- [EXTRAIT DU DOCUMENT]
☆ ☆ ☆
1701...attention, danger de mort
Par Gilbert
Achcar
La résolution 1701 adoptée par le Conseil de
sécurité des Nations unies organise l'après-guerre
au Liban et perpétue l'injustice. Gilbert Achcar,
universitaire et militant de la IVe Internationale y
revient. Le Liban a été, ces dernières années, un
terrain privilégié de la dérive de l'ONU, favorisée
par la fin du système très particulier de «
l'équilibre des pouvoirs » que s'imposaient
mutuellement les deux superpuissances de la Guerre
froide jusqu'en 1990. La résolution 1559 (2004) du
Conseil de sécurité au sujet du Liban est à la fois
une violation flagrante de la Charte de l'ONU et un
monument d'hypocrisie.
Adoptée sans
saisine du Conseil de sécurité par le gouvernement
libanais, elle proclame son attachement à la
souveraineté du Liban tout en s'ingérant dans ses
affaires intérieures en dérogation à l'article 2,
point 7, de la Charte, qui prohibe toute
intervention « dans des affaires qui relèvent
essentiellement de la compétence nationale d'un État
». Il faudrait, d'ailleurs, une dose extraordinaire
de naïveté pour croire un seul instant à
l'attachement des membres permanents du Conseil de
sécurité à la souveraineté d'un État autre que le
leur. La résolution 1559 - et le fait qu'elle ait
été adoptée en 2004, et pas avant, le montre bien -
s'inscrit de manière évidente dans l'action des
États-Unis contre l'Iran, dans la foulée de leur
occupation de l'Irak, en visant deux des alliés de
Téhéran : le régime syrien et le Hezbollah libanais.
La résolution
1701 du 11 août 2006 relève de cette même action de
façon tout aussi flagrante. Son iniquité saute aux
yeux lorsqu'elle s'abstient de condamner l'agression
criminelle d'Israël pour n'évoquer que « l'attaque
du Hezbollah contre Israël » et les « hostilités au
Liban et en Israël » (sic). Elle fait preuve d'une
hypocrisie flagrante en demandant à Israël de cesser
ses « opérations militaires offensives », sans même
exiger la levée immédiate du blocus qu'il impose au
Liban - comme si un blocus n'était pas une opération
militaire éminemment offensive.
☆ ☆ ☆
- [À FAIRE] Donnez la suite de l'article sur la résolution 1701 du Conseil de sécurité, en reprenant après sa dernière phrase. Les lignes enregistrées ne jouent ici aucun rôle.

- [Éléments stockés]
☆ ☆ ☆
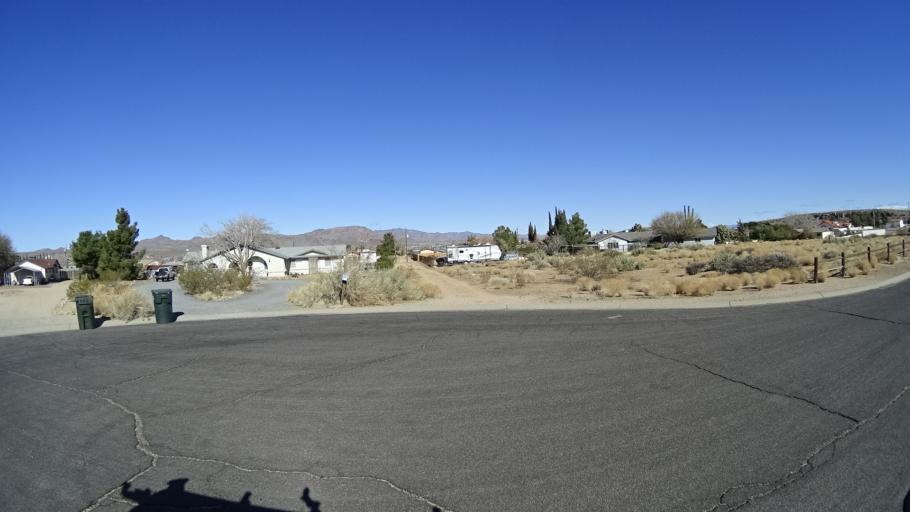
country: US
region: Arizona
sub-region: Mohave County
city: Kingman
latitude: 35.2007
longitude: -114.0091
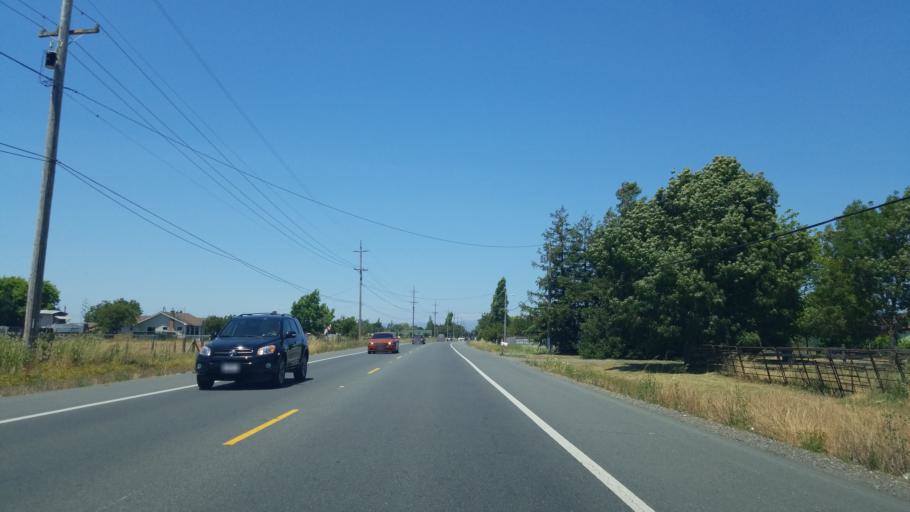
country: US
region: California
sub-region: Sonoma County
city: Roseland
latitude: 38.3805
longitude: -122.7415
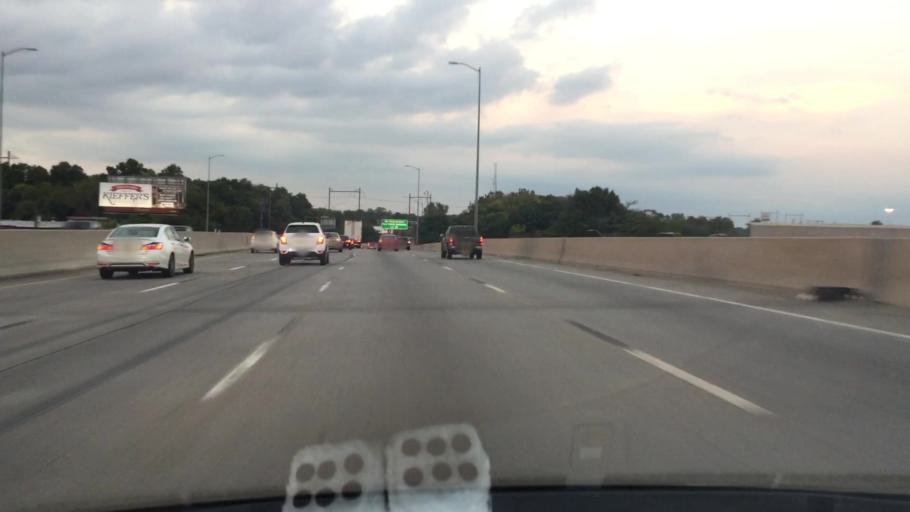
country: US
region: New Jersey
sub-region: Burlington County
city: Riverton
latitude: 40.0303
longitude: -75.0218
☆ ☆ ☆
- [RÉSULTAT OBTENU]
L'iniquité est
tout aussi flagrante lorsque la nouvelle Finul -
qui, remarquablement, ne se déploie que sur le
territoire du pays occupé - est censée empêcher que
sa zone de déploiement ne soit utilisée pour « des
activités hostiles de n'importe quelle sorte ». La
résolution 1701 ne souffle mot de la protection du
territoire libanais contre les agressions répétées
d'Israël, puissance occupante au Liban dix-huit
années durant (sans parler de la portion de
territoire occupée depuis 1967). Pour se faire une
idée de la façon dont le mandat de la Finul est
conçu, il n'est qu'à lire l'entretien accordé au
journal Le Monde (31 août 2006) par Jean-Marie
Guéhenno, le chef des opérations de maintien de la
paix de l'ONU. Il se passe de commentaires : « -
Pourriez-vous être amenés à user de la force contre
le Hezbollah ? « Nous pouvons être amenés à le faire
à l'égard de tout élément qui empêcherait notre
liberté de mouvement ou représenterait une menace
pour la population ou pour la paix. [...] « - Que
ferait la Finul en cas de raid de l'armée
israélienne sur le Liban ? « Malheureusement, depuis
la cessation des hostilités, il y a eu plus de
violations israéliennes que de violations du fait
d'éléments armés libanais. [...] « - Pourrait-elle
être amenée à utiliser la force contre Israël dans
cette hypothèse ? « Je pense qu'Israël, qui tient à
ce que le droit international s'affirme, à ce que
responsabilité et souveraineté aillent de pair au
Liban, assumera ses responsabilités dans le respect
du droit international. » Force d'interposition
La résolution
1701 est pleine de formulations délibérément
ambiguës, de sorte qu'elle permet une interprétation
allant dans le sens d'une mission de combat relevant
de facto du chapitre VII de la Charte, que
Washington et Paris invoquaient directement dans
leur projet de résolution distribué le 5 août et
rejeté par le Hezbollah et le gouvernement libanais.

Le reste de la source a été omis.